Supplied text >>
May 16, 2004 – A bill passed by the U.S. Senate in the last week seeks to deter abuse of the tax-break program designed to attract businesses to the Virgin Islands — and which experts say accounts for at least 60 percent of the territory's revenue.
Part of the bill, nicknamed "Jumpstart Our Business Strength," or JOBS, seeks to clarify who is eligible for tax breaks of up to 90 percent available through the V.I. Economic Development Commission.
A Massachusetts businessman pleaded guilty in February to two counts of tax evasion through abuse of the program. He admitted to operating his business from the U.S. mainland, having no source of income from the Virgin Islands and never becoming a resident of the territory. (See "Partner in IDC Firm Pleads Guilty to Tax Fraud.)
Under Economic Development Authority rules, beneficiaries must meet a number of criteria, including maintaining V.I. residency, a concept tax experts say is vaguely defined. To better define residency status, federal lawmakers are proposing a minimum number of days spent in the territory to be considered a resident, much like those used to determine tax status for foreign nationals working in the United States.
Those seeking the tax breaks would need either to spend at least 183 days in the territory to gain residency for a given year, or else spent an average of 122 days per year over a three-year period.

The task >>
Quote the part of the Virgin Islands tax-break article from "Those seeking the" to "a three-year period.", both included.

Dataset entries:
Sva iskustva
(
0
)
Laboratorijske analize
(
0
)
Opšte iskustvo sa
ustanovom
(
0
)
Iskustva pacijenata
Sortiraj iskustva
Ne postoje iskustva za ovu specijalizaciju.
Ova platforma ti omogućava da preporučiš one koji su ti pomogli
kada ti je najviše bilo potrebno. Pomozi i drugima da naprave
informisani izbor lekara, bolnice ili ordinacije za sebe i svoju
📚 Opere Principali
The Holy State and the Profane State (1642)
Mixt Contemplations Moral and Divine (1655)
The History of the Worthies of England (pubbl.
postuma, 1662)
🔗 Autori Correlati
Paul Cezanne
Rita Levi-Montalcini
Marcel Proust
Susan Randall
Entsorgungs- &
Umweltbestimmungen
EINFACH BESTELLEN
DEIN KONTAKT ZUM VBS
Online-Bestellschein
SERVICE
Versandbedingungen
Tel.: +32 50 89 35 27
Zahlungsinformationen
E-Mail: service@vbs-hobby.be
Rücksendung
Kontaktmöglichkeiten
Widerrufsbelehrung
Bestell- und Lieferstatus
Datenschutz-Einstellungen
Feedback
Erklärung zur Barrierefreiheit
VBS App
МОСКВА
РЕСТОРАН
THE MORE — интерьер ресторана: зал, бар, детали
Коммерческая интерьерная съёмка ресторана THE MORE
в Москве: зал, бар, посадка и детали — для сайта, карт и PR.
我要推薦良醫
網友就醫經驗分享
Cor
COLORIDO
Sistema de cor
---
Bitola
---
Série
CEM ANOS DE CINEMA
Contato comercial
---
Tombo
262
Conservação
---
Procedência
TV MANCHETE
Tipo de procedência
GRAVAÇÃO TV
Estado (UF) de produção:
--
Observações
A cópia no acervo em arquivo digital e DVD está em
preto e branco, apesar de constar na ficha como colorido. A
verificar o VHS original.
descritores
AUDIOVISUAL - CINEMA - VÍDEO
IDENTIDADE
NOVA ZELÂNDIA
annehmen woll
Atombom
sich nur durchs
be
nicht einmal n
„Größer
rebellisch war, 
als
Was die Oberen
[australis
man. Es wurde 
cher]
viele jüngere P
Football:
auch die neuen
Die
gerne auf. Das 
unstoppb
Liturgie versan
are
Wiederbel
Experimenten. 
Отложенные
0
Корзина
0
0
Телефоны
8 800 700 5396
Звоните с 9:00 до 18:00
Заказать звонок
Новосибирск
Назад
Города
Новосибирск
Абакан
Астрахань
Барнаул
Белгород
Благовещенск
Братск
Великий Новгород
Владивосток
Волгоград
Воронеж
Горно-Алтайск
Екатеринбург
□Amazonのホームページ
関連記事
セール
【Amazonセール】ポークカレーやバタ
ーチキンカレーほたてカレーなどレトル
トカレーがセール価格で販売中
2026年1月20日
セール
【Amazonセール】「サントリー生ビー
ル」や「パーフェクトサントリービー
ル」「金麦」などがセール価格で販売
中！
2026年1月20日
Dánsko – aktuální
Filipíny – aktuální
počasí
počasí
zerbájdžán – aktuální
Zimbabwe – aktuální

Result below >>
Those seeking the tax breaks would need either to spend at least 183 days in the territory to gain residency for a given year, or else spent an average of 122 days per year over a three-year period.